Pickup-Links are just Universal Links except that it requires zero Ethers to redeem. There are 2 cases where this could happen.

  1. The asset issuer issues the link to users who pay with non-crypto currency (e.g. Credit Card). Since the token is already paid, it has a price of 0 Ether.

  2. When Alice transfers her tickets to her friend Bob for free. Maybe because she bought it for him.

In the case of pick-up links, the token issuer may want to send the transaction on behalf of the users, to spare the users of having to have Ether in the wallet at the outset.

If the mobile device has the app installed, Universal Link triggers the app to open the link. The app would launch and does the following:

  1. Recover the public key from the signature and base64 encoded message order. Check that it is not 0.

  2. Take the recovered public key, generate an Ethereum address from it and look up the contract (which is in order) to check it still owns the tickets under the specified indices (which is also in order). There is a good chance that the link was previously used, so be clear on that.

  3. Present the user with information of the token. E.g. draw a cat. Present the user with the price to redeem the link. If the price is zero, just show the transaction fee needed (if the user does not have Ether, provide the option to attempt to get issuer to send the transaction).

  4. The wallet then calls trade() function on the smart contract, attaching required Ethers. The call should result in the token be allocated to user's address. Or, the wallet calls the issuer's server for it to send the transaction on behalf of the user.

The logic in a fee master, example

First, the wallet reads the feemaster server defined in the Asset Definition File. Say, Shanhai's feemaster is 'feemaster.shankaisports.com'.

Then, the wallet replaces the Universal Link's hostname with the paymaster's hostname, and sends a POST request to that URL. The content of the POST request is the wallet's address, say,0xde0B295669a9FD93d5F28D9Ec85E40f4cb697BAe. This is an example HTTP POST:

    POST /AAGGoFq1tAC8mhAmpLxvC6i75IbR0J2lcys55AECAwQFBgcICfENh9BG3IRgrrkXGuLWKddxeI/PpXzaZ/RdyUxbrKi4MSEHa8NMnKTyjVw7uODNrpcboqSWZfIrHCFoug/YGegb HTTP/1.1
    Host: feemaster.shankaisports.com
    Content-Type: application/x-www-form-urlencoded
    Content-Length: 42
    address=0xde0B295669a9FD93d5F28D9Ec85E40f4cb697BAe

There, the server first does some spam detection - e.g. check if the date of the event is too much into the future.
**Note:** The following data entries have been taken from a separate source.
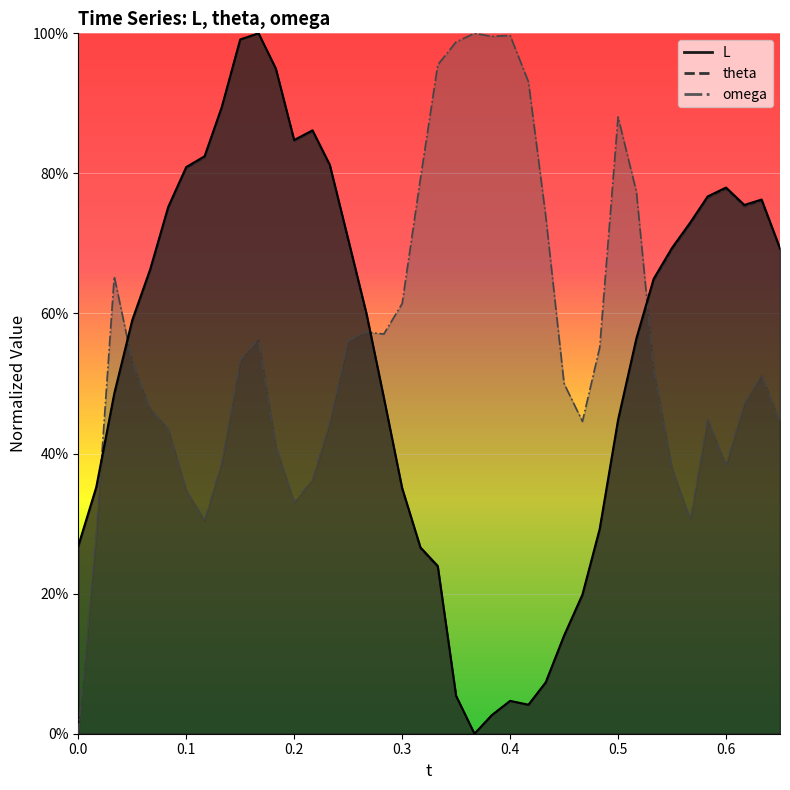

Is the value of L at 0.0 greater than the value of omega at 19?

No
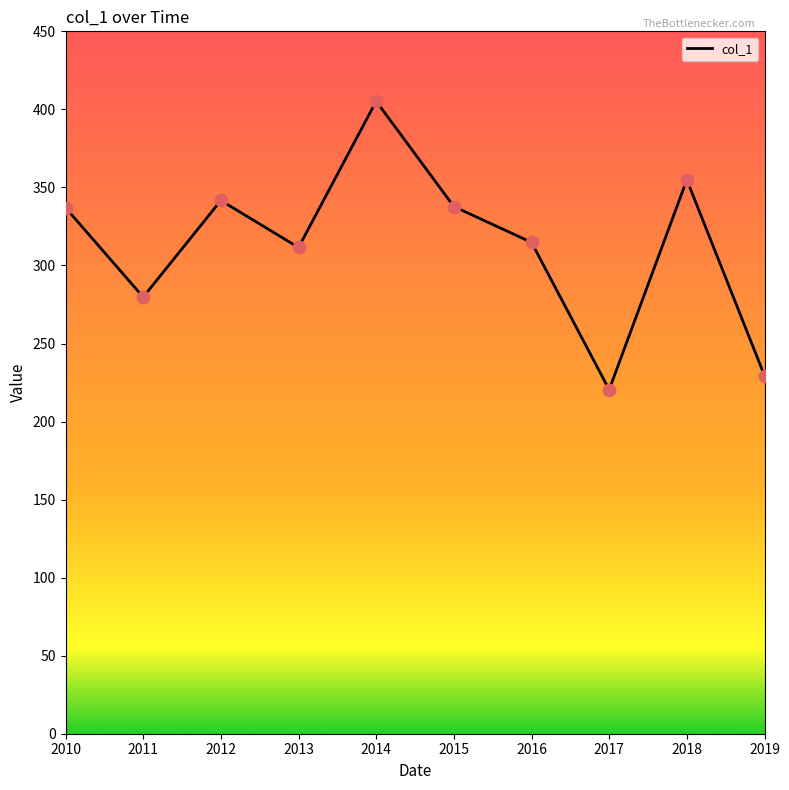

What is the ratio of the value at 2019 to the value at 2016?

0.7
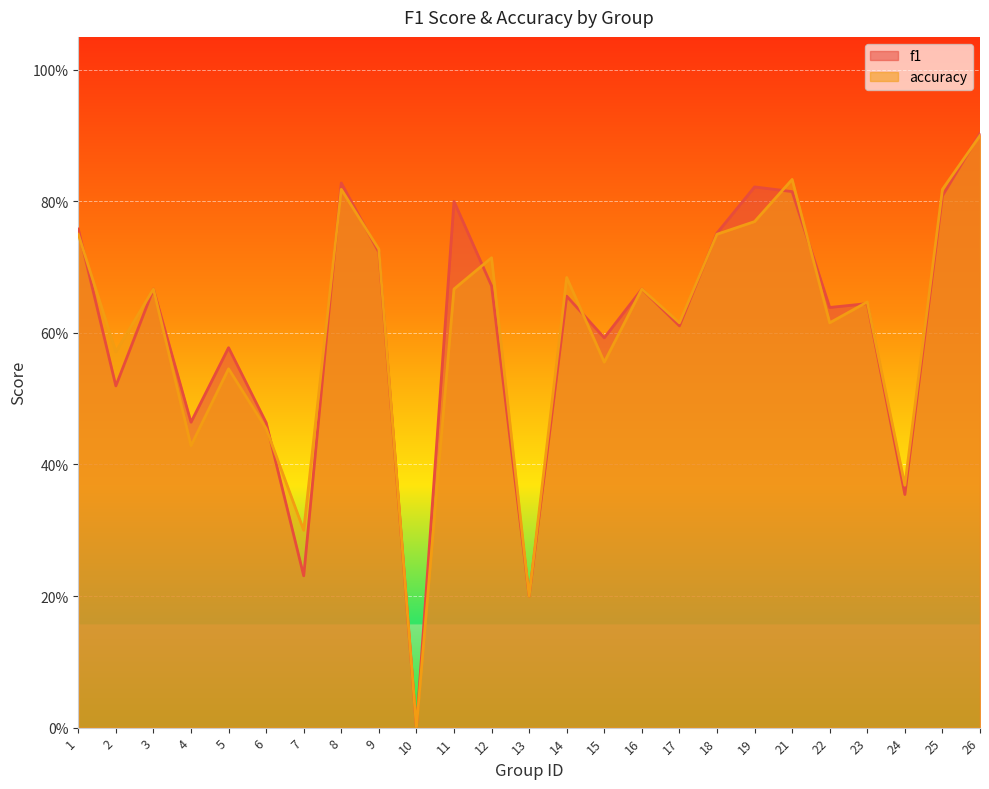

Between 13 and 9, which is larger?

9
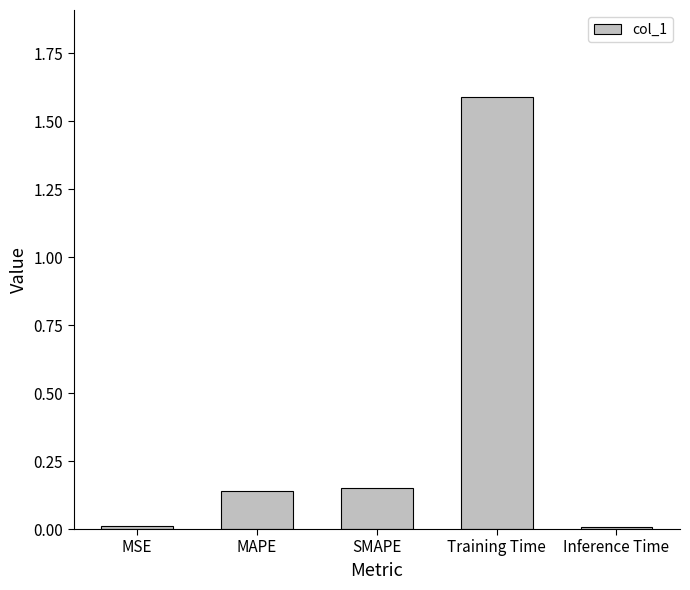

The value at MSE is 0.0. True or false?

True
Finding it not a spam, the server then constructs a call to the smart-contract to allocate the token to 0xde0B295669a9FD93d5F28D9Ec85E40f4cb697BAe

    tradeTo("0xde0B295669a9FD93d5F28D9Ec85E40f4cb697BAe", 0, [3, 4], 28,
        "0x95B06BF20CD3F45497CC193028ADBADB140984E3E803E53D52356969BB408AD8", 
        "0x680EA2AB7CDC3E4D91B653BBC16886B143BDE426EF6978DFFC8C4CFBDCF883AF")

The server broadcasts the transaction and returns the transaction hash in response to the HTTP POST.

The possible statuses returned from an authorisation server can be one of these. In either case, the wallet prompts the user that they can add some Ether to their wallet and try again.

Spam: the asset is transferred more than 5 times
The authorisation server refused to do the transaction.
Authorisation Server is poor
The authorisation server has no Ether to finalise the transaction.
Authorisation Server is not available
This can be caused by server maintenance.